● **WHAT TO PRODUCE**
Look in the material below for the line holding "43: (175, 108)". Set it down exactly, with each later line up to and including the line holding "115: (140, 68)".
+++++
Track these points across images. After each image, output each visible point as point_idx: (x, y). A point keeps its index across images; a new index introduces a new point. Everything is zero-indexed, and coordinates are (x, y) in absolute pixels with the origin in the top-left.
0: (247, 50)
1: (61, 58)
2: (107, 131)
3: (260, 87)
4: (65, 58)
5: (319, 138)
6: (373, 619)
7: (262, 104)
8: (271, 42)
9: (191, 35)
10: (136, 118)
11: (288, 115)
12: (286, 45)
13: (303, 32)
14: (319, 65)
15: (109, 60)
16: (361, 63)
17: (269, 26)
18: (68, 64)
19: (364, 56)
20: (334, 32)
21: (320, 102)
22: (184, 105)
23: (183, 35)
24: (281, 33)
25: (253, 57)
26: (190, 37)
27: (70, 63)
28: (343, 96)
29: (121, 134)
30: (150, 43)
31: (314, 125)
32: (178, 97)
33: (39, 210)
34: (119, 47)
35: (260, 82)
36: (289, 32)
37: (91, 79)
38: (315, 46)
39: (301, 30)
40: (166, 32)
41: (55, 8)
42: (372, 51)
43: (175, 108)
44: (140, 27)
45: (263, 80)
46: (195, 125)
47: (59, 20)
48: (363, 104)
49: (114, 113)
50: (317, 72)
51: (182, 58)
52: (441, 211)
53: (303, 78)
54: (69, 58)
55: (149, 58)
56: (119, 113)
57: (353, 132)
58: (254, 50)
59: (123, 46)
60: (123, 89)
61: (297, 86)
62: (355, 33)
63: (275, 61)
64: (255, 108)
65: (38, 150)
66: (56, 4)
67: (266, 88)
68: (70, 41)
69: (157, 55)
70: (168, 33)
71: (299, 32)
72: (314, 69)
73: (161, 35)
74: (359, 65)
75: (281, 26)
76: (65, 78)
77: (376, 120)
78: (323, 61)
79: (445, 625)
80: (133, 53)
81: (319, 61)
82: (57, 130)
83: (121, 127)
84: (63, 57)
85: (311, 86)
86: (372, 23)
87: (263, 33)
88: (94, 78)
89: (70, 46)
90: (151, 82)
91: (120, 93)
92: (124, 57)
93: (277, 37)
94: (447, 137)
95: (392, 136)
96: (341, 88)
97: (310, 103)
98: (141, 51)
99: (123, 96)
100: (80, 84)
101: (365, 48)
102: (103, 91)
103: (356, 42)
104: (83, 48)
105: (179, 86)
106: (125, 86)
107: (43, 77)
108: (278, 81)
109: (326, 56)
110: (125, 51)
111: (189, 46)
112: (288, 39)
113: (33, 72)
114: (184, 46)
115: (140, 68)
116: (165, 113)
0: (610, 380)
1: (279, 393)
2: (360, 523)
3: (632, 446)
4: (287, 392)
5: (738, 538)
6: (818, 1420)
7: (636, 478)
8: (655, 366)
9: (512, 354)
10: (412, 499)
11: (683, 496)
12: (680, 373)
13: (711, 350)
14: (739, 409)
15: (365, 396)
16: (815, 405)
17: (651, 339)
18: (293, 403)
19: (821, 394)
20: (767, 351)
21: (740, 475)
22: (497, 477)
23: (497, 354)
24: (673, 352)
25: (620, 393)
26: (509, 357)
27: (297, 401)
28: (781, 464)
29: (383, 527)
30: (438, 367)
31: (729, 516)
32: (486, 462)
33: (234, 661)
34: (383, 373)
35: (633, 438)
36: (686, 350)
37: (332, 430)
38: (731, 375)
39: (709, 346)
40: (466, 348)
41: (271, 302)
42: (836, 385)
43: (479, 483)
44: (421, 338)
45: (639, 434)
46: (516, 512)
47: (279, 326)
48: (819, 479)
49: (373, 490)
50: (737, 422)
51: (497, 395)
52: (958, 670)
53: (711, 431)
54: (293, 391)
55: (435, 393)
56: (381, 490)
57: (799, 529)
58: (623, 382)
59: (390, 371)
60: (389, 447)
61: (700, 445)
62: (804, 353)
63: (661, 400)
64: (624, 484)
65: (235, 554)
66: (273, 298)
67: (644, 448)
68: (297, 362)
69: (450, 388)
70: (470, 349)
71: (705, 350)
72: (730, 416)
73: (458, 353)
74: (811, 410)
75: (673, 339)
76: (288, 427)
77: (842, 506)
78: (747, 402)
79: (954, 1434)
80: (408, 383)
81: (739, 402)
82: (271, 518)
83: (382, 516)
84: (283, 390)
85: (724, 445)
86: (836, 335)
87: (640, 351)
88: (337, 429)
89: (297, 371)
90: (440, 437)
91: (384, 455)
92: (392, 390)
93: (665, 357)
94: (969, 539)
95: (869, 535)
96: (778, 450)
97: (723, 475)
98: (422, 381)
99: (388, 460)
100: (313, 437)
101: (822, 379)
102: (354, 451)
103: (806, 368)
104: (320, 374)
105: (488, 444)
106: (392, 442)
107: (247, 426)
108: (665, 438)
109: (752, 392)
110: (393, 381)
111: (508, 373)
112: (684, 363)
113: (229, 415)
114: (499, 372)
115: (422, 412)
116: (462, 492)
+++++
● **SOLVED EXERCISE**
43: (175, 108)
44: (140, 27)
45: (263, 80)
46: (195, 125)
47: (59, 20)
48: (363, 104)
49: (114, 113)
50: (317, 72)
51: (182, 58)
52: (441, 211)
53: (303, 78)
54: (69, 58)
55: (149, 58)
56: (119, 113)
57: (353, 132)
58: (254, 50)
59: (123, 46)
60: (123, 89)
61: (297, 86)
62: (355, 33)
63: (275, 61)
64: (255, 108)
65: (38, 150)
66: (56, 4)
67: (266, 88)
68: (70, 41)
69: (157, 55)
70: (168, 33)
71: (299, 32)
72: (314, 69)
73: (161, 35)
74: (359, 65)
75: (281, 26)
76: (65, 78)
77: (376, 120)
78: (323, 61)
79: (445, 625)
80: (133, 53)
81: (319, 61)
82: (57, 130)
83: (121, 127)
84: (63, 57)
85: (311, 86)
86: (372, 23)
87: (263, 33)
88: (94, 78)
89: (70, 46)
90: (151, 82)
91: (120, 93)
92: (124, 57)
93: (277, 37)
94: (447, 137)
95: (392, 136)
96: (341, 88)
97: (310, 103)
98: (141, 51)
99: (123, 96)
100: (80, 84)
101: (365, 48)
102: (103, 91)
103: (356, 42)
104: (83, 48)
105: (179, 86)
106: (125, 86)
107: (43, 77)
108: (278, 81)
109: (326, 56)
110: (125, 51)
111: (189, 46)
112: (288, 39)
113: (33, 72)
114: (184, 46)
115: (140, 68)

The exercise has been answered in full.